«No a Nazitalia in Sala Lucchi a Verona», petizione online di Bacciga

Contro questa iniziativa del consigliere comunale e soprattutto contro il mancato intervento del sindaco Sboarina, sono intervenuti il PD e Michele Bertucco

Il libro Nazitalia (Foto Facebook)

Firma anche tu contro questa provocazione.

È l'invito che il consigliere comunale Andrea Bacciga ha scritto sulla sua pagina Facebook, condividendo una petizione che lui ha lanciato sul portale Change.org.

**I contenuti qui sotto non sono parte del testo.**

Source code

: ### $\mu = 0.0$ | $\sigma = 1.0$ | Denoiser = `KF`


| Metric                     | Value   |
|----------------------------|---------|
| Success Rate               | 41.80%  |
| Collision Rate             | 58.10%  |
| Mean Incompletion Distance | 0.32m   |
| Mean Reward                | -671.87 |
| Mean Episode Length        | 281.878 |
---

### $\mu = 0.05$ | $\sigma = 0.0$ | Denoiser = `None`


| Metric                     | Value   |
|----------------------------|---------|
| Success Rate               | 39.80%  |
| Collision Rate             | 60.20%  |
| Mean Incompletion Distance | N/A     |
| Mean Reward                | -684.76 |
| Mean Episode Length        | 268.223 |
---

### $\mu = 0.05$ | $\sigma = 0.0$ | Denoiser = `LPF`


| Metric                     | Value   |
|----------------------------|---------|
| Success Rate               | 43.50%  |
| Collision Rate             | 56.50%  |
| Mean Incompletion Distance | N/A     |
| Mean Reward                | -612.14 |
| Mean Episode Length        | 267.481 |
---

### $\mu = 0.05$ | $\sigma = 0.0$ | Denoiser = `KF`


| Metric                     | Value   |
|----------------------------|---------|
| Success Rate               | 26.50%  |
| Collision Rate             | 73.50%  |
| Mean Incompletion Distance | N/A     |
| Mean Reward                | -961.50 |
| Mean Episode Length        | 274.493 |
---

L'obiettivo della petizione è di raggiungere le 500 firme e in due giorni ne sono state raccolte più di 200.
Con questa petizione, Bacciga e gli altri sostenitori intedono chiedere almeno di spostare in un'altra sede la presentazione del libro «Nazitalia», programmata per il prossimo 26 giugno nella Sala Lucchi del quartiere Stadio di Verona, alla presenza dell'autore Paolo Berizzi.
L'iniziativa di Bacciga segue una serie di prese di posizioni (anche preoccupanti), espresse da rappresentanti dell'estrema destra veronese, anch'esse contrarie alla presentazione del libro di Berizzi.

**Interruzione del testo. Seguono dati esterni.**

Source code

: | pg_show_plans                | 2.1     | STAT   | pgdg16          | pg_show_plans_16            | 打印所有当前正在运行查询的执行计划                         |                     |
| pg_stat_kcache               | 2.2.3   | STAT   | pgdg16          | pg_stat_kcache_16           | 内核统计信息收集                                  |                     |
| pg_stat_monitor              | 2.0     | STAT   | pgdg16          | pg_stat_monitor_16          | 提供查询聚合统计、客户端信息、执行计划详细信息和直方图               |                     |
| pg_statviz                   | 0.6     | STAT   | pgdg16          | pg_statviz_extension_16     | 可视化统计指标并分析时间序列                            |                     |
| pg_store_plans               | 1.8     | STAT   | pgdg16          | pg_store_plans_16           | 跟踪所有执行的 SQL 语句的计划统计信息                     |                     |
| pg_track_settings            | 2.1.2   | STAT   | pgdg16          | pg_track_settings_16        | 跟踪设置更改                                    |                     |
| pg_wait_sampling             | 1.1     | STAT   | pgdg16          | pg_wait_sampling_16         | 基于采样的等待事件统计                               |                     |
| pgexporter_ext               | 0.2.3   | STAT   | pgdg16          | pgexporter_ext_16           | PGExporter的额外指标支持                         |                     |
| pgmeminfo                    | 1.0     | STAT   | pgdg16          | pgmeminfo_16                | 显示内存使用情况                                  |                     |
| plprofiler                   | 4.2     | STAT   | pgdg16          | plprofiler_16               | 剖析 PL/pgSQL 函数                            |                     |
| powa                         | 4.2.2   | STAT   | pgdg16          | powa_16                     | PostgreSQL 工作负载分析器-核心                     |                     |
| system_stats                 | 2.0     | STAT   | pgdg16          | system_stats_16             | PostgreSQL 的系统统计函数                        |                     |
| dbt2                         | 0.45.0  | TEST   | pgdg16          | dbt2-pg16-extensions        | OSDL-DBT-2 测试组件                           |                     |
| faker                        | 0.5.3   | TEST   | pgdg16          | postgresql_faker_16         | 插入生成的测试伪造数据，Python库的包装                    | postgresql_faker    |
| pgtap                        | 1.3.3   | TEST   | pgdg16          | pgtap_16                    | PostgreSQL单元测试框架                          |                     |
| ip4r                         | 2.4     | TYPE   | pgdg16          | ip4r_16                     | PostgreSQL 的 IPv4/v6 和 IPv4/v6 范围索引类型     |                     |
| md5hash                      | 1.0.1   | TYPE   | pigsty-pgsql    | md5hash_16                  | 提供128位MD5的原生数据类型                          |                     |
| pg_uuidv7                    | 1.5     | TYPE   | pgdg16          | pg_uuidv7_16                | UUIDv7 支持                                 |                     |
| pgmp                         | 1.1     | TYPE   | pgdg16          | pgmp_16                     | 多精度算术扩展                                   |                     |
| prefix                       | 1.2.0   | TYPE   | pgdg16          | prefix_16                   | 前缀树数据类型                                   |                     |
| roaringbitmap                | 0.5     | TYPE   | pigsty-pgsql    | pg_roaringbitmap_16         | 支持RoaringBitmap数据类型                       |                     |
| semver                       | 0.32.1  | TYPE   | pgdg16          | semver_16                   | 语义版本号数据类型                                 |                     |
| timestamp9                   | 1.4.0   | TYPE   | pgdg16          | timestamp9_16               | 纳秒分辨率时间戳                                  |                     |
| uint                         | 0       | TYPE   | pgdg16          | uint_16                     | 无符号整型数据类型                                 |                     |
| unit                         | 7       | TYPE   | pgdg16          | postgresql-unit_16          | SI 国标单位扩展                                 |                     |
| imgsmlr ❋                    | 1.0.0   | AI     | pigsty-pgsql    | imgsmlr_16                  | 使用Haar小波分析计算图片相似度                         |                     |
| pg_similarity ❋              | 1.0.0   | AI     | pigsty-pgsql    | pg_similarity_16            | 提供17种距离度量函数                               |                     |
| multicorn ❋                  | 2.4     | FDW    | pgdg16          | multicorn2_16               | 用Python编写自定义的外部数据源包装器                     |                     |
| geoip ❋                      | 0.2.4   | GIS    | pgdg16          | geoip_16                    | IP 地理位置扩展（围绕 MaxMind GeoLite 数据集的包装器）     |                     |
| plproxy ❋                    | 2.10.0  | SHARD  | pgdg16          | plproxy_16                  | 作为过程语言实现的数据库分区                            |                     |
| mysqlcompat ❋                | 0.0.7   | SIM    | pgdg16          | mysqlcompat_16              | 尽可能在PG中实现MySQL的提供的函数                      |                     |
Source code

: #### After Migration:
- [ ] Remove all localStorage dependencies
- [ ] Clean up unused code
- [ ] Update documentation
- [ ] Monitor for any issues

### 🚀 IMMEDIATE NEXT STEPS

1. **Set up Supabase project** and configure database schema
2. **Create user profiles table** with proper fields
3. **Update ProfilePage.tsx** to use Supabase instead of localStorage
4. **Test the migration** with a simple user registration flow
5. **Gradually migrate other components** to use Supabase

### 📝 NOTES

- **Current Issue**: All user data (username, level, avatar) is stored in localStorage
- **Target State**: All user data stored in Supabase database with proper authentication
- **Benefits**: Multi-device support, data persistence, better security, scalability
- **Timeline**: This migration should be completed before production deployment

A difesa dell'autore del libro e della presentazione della prossima settimana, si sono sollevati alcuni esponenti politici locali, criticando anche la petizione di Bacciga.

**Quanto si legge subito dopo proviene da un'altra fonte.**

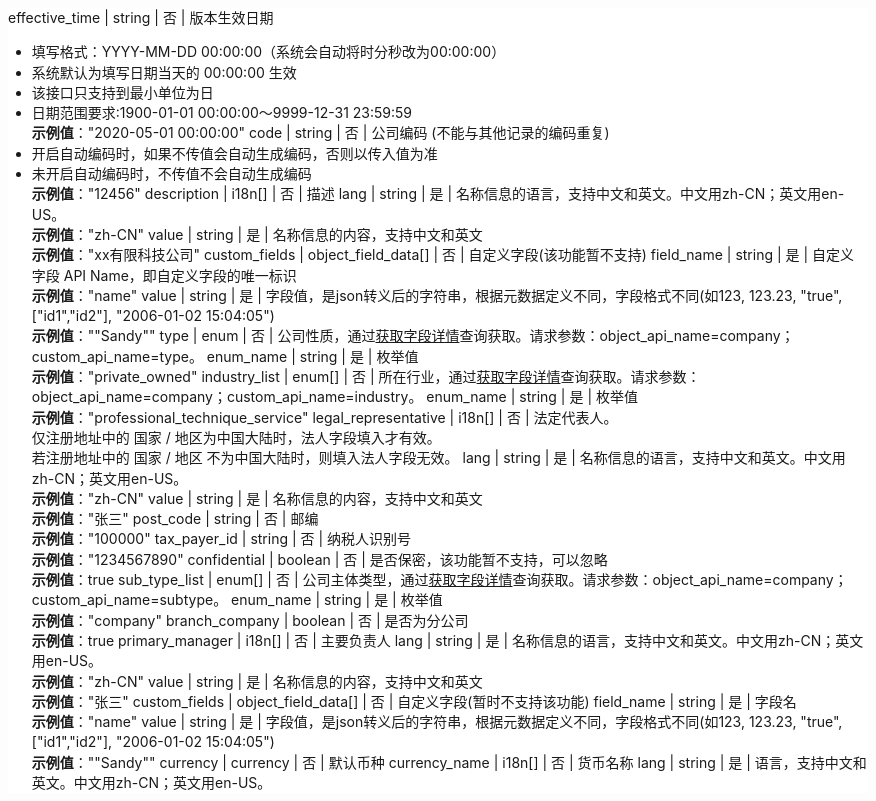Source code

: effective_time | string | 否 | 版本生效日期  
- 填写格式：YYYY-MM-DD 00:00:00（系统会自动将时分秒改为00:00:00）  
- 系统默认为填写日期当天的 00:00:00 生效   
- 该接口只支持到最小单位为日  
- 日期范围要求:1900-01-01 00:00:00～9999-12-31 23:59:59  
**示例值**："2020-05-01 00:00:00"
code | string | 否 | 公司编码 (不能与其他记录的编码重复)  
- 开启自动编码时，如果不传值会自动生成编码，否则以传入值为准  
- 未开启自动编码时，不传值不会自动生成编码  
**示例值**："12456"
description | i18n\[\] | 否 | 描述
lang | string | 是 | 名称信息的语言，支持中文和英文。中文用zh-CN；英文用en-US。  
**示例值**："zh-CN"
value | string | 是 | 名称信息的内容，支持中文和英文  
**示例值**："xx有限科技公司"
custom_fields | object_field_data\[\] | 否 | 自定义字段(该功能暂不支持)
field_name | string | 是 | 自定义字段 API Name，即自定义字段的唯一标识  
**示例值**："name"
value | string | 是 | 字段值，是json转义后的字符串，根据元数据定义不同，字段格式不同(如123, 123.23, "true", [\"id1\",\"id2\"], "2006-01-02 15:04:05")  
**示例值**："\"Sandy\""
type | enum | 否 | 公司性质，通过[获取字段详情](https://open.larkoffice.com/document/server-docs/corehr-v1/basic-infomation/custom_field/get_by_param)查询获取。请求参数：object_api_name=company；custom_api_name=type。
enum_name | string | 是 | 枚举值  
**示例值**："private_owned"
industry_list | enum\[\] | 否 | 所在行业，通过[获取字段详情](https://open.larkoffice.com/document/server-docs/corehr-v1/basic-infomation/custom_field/get_by_param)查询获取。请求参数：object_api_name=company；custom_api_name=industry。
enum_name | string | 是 | 枚举值  
**示例值**："professional_technique_service"
legal_representative | i18n\[\] | 否 | 法定代表人。  
仅注册地址中的 国家 / 地区为中国大陆时，法人字段填入才有效。  
若注册地址中的 国家 / 地区 不为中国大陆时，则填入法人字段无效。
lang | string | 是 | 名称信息的语言，支持中文和英文。中文用zh-CN；英文用en-US。  
**示例值**："zh-CN"
value | string | 是 | 名称信息的内容，支持中文和英文  
**示例值**："张三"
post_code | string | 否 | 邮编  
**示例值**："100000"
tax_payer_id | string | 否 | 纳税人识别号  
**示例值**："1234567890"
confidential | boolean | 否 | 是否保密，该功能暂不支持，可以忽略  
**示例值**：true
sub_type_list | enum\[\] | 否 | 公司主体类型，通过[获取字段详情](https://open.larkoffice.com/document/server-docs/corehr-v1/basic-infomation/custom_field/get_by_param)查询获取。请求参数：object_api_name=company；custom_api_name=subtype。
enum_name | string | 是 | 枚举值  
**示例值**："company"
branch_company | boolean | 否 | 是否为分公司  
**示例值**：true
primary_manager | i18n\[\] | 否 | 主要负责人
lang | string | 是 | 名称信息的语言，支持中文和英文。中文用zh-CN；英文用en-US。  
**示例值**："zh-CN"
value | string | 是 | 名称信息的内容，支持中文和英文  
**示例值**："张三"
custom_fields | object_field_data\[\] | 否 | 自定义字段(暂时不支持该功能)
field_name | string | 是 | 字段名  
**示例值**："name"
value | string | 是 | 字段值，是json转义后的字符串，根据元数据定义不同，字段格式不同(如123, 123.23, "true", [\"id1\",\"id2\"], "2006-01-02 15:04:05")  
**示例值**："\"Sandy\""
currency | currency | 否 | 默认币种
currency_name | i18n\[\] | 否 | 货币名称
lang | string | 是 | 语言，支持中文和英文。中文用zh-CN；英文用en-US。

Nella ricostruzione allucinata del consigliere Bacciga il solo fatto di tenere la presentazione in Sala Lucchi vicino allo stadio Bentegodi costituirebbe un chiaro intento "provocatorio contro i tifosi gialloblu" - ha commentato il consigliere comunale di Verona e Sinistra in Comune Michele Bertucco - Bacciga continua a confondere i tifosi e i cittadini veronesi con la gentaglia che organizza cori nazisti, fa propaganda d'odio contro le minoranze e che per questi motivi è tutta passibile di processo penale, come del resto sta capitando allo stesso Bacciga accusato di aver fatto il saluto romano in consiglio comunale. La cosa più incredibile è il silenzio del sindaco Federico Sboarina che non ha speso una parola di solidarietà al giornalista Berizzi colpito dalle minacce dei neofascisti veronesi e che continua a fare il pesce in barile.

Il consigliere comunale del Partito Democratico Federico Benini è arrivato anche a chiedere le dimissioni del sindaco. «Si vuole limitare l'esercizio della libertà di parola in città. È possibile che il sindaco non ne sappia nulla? Perché Sboarina tace? Caro sindaco, se non sei in grado di mantenere un minimo di democrazia nella tua città. I consiglieri della tua maggioranza la vogliono osteggiare. Fai una cosa per il bene delle istituzioni e della storia di Verona: dimettiti».
E la parlamentare veronese del PD Alessia Rotta ha aggiunto: «Sarebbe già grave se dei comuni cittadini cercassero di impedire la presentazione del libro di Berizzi, ma risulta inammissibile se a chiederlo, addirittura con una petizione, è un rappresentante delle istituzioni come Bacciga. Verona è una città che storicamente è stata culla di cultura e non può essere rappresentata come luogo di intolleranza e censura. È arrivato il momento che il sindaco Sboarina rompa gli indugi e faccia sentire la sua voce di esplicita condanna».